## [Supplied text]
━━━
The Second Deputy Chairman: That is not a matter for the Chair at this juncture. The House has already decided those matters. There is nothing that I, personally, as the Chair this evening, can do about it.
That, at the sitting on Tuesday 31st January, proceedings on the Motion for the Adjournment of the House in the name of the Prime Minister relating to pensions may continue, though opposed, for three hours or until Ten o'clock, whichever is the later, and shall then lapse if not previously disposed of.[Tom Watson.]
Mr. Andrew Pelling (Croydon, Central) (Con): I present a petition on behalf of the IsItFair council tax campaign, on this occasion sponsored by the Monks Orchard residents' association in my constituency.
That the year-on-year above-inflation increases in Council Tax are causing hardship to many and take no account of ability to pay: further, that the proposed property revaluation and re-banding exercise will make an already flawed system even worse.
The Petitioners therefore request that the House of Commons votes to replace Council Tax with a fair and equitable tax that, without recourse to any supplementary benefit, takes into account ability to pay from disposable income, such tax to be based on a system that is free from any geographically or politically motivated discrimination, and that clearly identifies the fiscal and managerial responsibilities of all involved parties.
━━━
## [Input data]
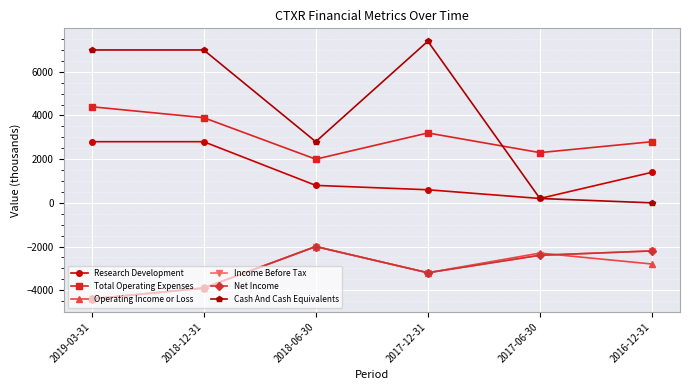

Between 2018-12-31 and 2016-12-31, which series saw the biggest shift?

Cash And Cash Equivalents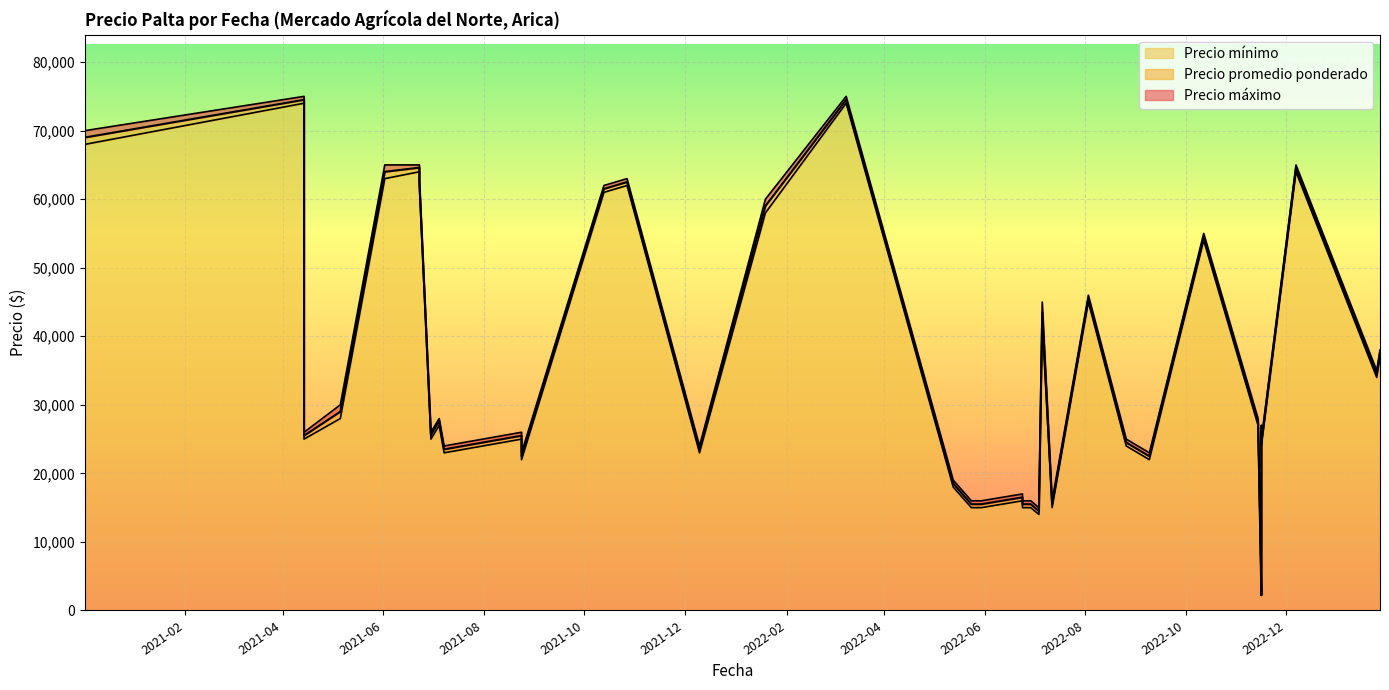

Rank the series by their average value, from highest to lowest.

Precio maximo, Precio promedio ponderado, Precio minimo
━━━
## [Work request A]
Repeat the Commons transcript between "That the year-on-year" and "system even worse.", inclusive.
## [Work request B]
In the Commons transcript, which residents' association sponsored the petition that Mr. Andrew Pelling presented?
## [Work request C]
Does each statement agree with the Commons transcript? (i) The pensions motion could continue for three hours or until Ten o'clock, whichever came later. (ii) The Second Deputy Chairman says he can act on the matter that evening. (iii) The petitioners want a replacement tax that depends on supplementary benefit.
The lines have no connection to the Commons transcript.

## [Exercise response A]
That the year-on-year above-inflation increases in Council Tax are causing hardship to many and take no account of ability to pay: further, that the proposed property revaluation and re-banding exercise will make an already flawed system even worse.

## [Exercise response B]
The Monks Orchard residents' association.

## [Exercise response C]
(i) Yes: "may continue, though opposed, for three hours or until Ten o'clock, whichever is the later"
(ii) No: "There is nothing that I, personally, as the Chair this evening, can do about it."
(iii) No: "without recourse to any supplementary benefit"